**Set of tasks**:
1 – Can you repeat the redfish passage below word for word, from "Seems to me" to "was, do you?"?
2 – Do the following statements agree with the redfish passage below? Answer yes or no for each, quoting the words of the passage that decide it: (a) The narrator fed the child a first piece of orange. (b) The child's mother approved of the child eating dirt. (c) The narrator vowed to get the child on a first redfish before the age of two.
3 – Answer these questions on the redfish passage below:
(a) What did the child eat dirt from?
(b) Where was the fish resting when the child was brought outside?
(c) Why did the parents have to drive home with the child in a fishy diaper?

**Text under study**:
-=-=-=-=-
A few months later, you were stumbling around the house when you stayed over with us; little, bare feet pattering around on the floor; half walking, half crawling. I fed you your first piece of orange, you know. What a face you made. One would have thought I had fed you a piece of lemon. Oh, I did that, too, later. It seems you dropped the slice of orange on the floor and had one hell of a time picking it up from the slick, smooth tile. Even though you became frustrated, it provided your grandmother and me with much amusement. Same with an ice cube. Soon, you were outside eating dirt from a flower pot and your mother came to pick you up. She fussed at me for letting you eat it, but she knew, deep-down, her words weren't heeded. Heck, it's what we're made of, right? Dirt. But while you were running around creating mischief, eating orange slices, trying to catch an ice cube and eating potting soil, all I could imagine was you and me catching your first redfish. And, of course, the entertainment you were providing at the time was priceless.

Seems to me that only a short time later, while you were still in diapers, I had made a vow that I would get you on your first redfish before you were two years old. I came home from a fishing trip one afternoon, and much to my delight, your parents had brought you over for a visit with us. I had a nice redfish in the cooler for supper and a thought occurred to me. Your grandmother brought you outside to me where I had the fish resting on the filet board. I then plopped you, new diaper and all, right on top of the fish just like you were riding him. I think there's a picture of that somewhere laying around here. Your mother threw a fit! Seems that was the last of the clean diapers she had with her, so she and your daddy had to drive home with you in your little, car seat with a slimy, fishy diaper. I don't see what the big deal was, do you?
-=-=-=-=-
**Data**:

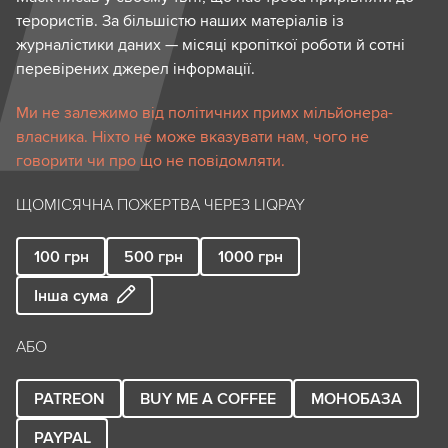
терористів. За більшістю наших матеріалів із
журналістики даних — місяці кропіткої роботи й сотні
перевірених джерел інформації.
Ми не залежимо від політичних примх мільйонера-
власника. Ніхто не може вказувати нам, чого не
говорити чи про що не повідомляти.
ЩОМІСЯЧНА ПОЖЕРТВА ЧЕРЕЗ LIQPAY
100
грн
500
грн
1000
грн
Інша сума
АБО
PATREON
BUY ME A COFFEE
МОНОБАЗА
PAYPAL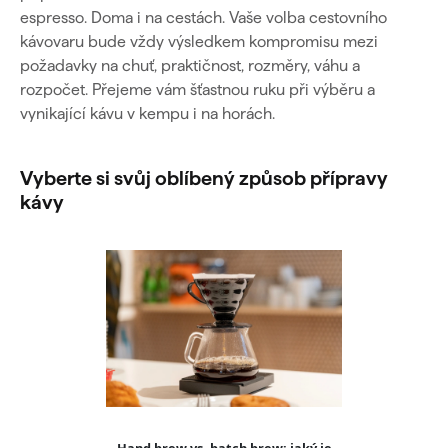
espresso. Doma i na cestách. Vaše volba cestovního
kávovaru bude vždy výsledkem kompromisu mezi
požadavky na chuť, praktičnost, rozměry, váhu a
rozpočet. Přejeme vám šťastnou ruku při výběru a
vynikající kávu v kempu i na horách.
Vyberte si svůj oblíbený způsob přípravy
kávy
-=-=-=-=-
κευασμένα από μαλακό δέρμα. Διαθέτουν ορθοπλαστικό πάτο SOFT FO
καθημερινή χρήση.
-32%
-=-=-=-=-
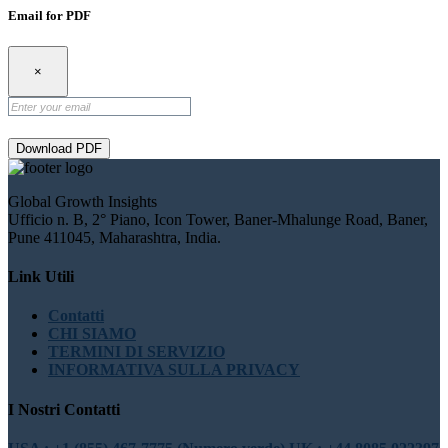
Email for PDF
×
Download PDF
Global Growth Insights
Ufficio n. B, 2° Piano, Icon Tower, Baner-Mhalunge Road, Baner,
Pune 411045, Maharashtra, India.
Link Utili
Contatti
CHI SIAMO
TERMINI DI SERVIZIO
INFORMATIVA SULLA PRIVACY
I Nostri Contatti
-=-=-=-=-
**Responses for each task**:
1 –
Seems to me that only a short time later, while you were still in diapers, I had made a vow that I would get you on your first redfish before you were two years old. I came home from a fishing trip one afternoon, and much to my delight, your parents had brought you over for a visit with us. I had a nice redfish in the cooler for supper and a thought occurred to me. Your grandmother brought you outside to me where I had the fish resting on the filet board. I then plopped you, new diaper and all, right on top of the fish just like you were riding him. I think there's a picture of that somewhere laying around here. Your mother threw a fit! Seems that was the last of the clean diapers she had with her, so she and your daddy had to drive home with you in your little, car seat with a slimy, fishy diaper. I don't see what the big deal was, do you?

2 –
(a) Yes: "I fed you your first piece of orange, you know."
(b) No: "She fussed at me for letting you eat it"
(c) Yes: "I had made a vow that I would get you on your first redfish before you were two years old."

3 –
(a) A flower pot.
(b) On the filet board.
(c) It was the last of the clean diapers the mother had with her.